Leaders understand local risks and work closely with other agencies when necessary. They make sure that pupils and families get the support they need. Pupils learn how to keep themselves safe in a range of situations, including when online.
The appropriate checks are carried out on adults who work in the school.
What does the school need to do to improve?
(Information for the school and appropriate authority)
• Leaders have not identified precisely enough the impact of their work on different groups of pupils. This means that it is not always clear how effectively initiatives and interventions are benefiting the different groups.
Leaders need to use the information from their monitoring to evaluate whether the intended outcomes have been achieved for all groups of pupils. ? In some subjects, assessment to support learning is at an early stage of development.

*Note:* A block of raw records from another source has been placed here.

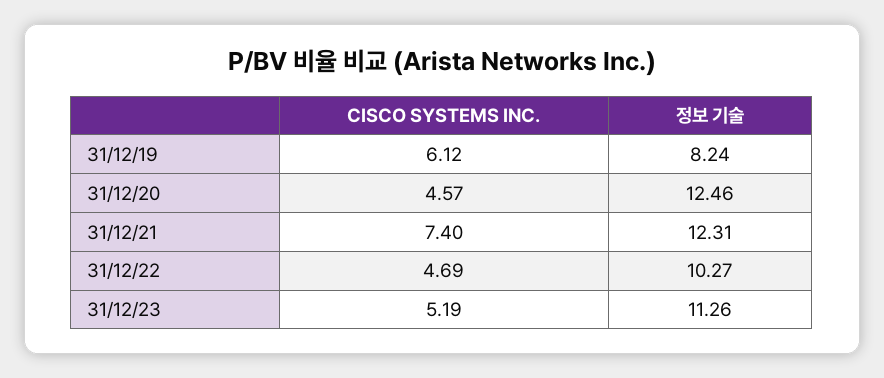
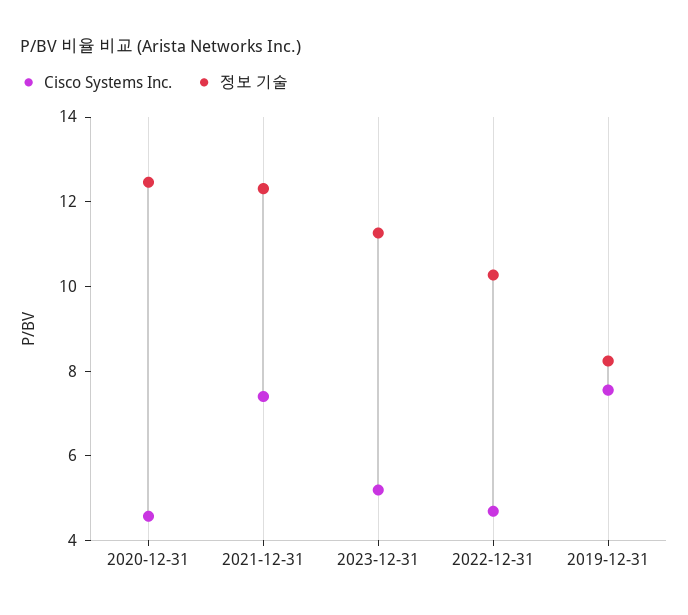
  {
    "CISCO SYSTEMS INC.": {
-     "31/12/19": 6.12,
+     "31/12/19": 7.5,
      "31/12/20": 4.57,
      "31/12/21": 7.4,
      "31/12/22": 4.69,
      "31/12/23": 5.19
    },
    "정보 기술": {
      "31/12/19": 8.24,
      "31/12/20": 12.46,
      "31/12/21": 12.31,
      "31/12/22": 10.27,
      "31/12/23": 11.26
    }
  }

Senior leaders should continue to support subject leaders to develop their work in this area, so that teachers use assessment more effectively to check pupils' understanding, plan the next steps and provide suitably challenging work.
• Sometimes, as children move into key stage 1, the knowledge and skills they acquired in early years are not built on as effectively as they could be. This means that not all the pupils are sufficiently challenged in key stage 1. Leaders need to ensure that pupils' prior achievements are acknowledged in their curriculum planning.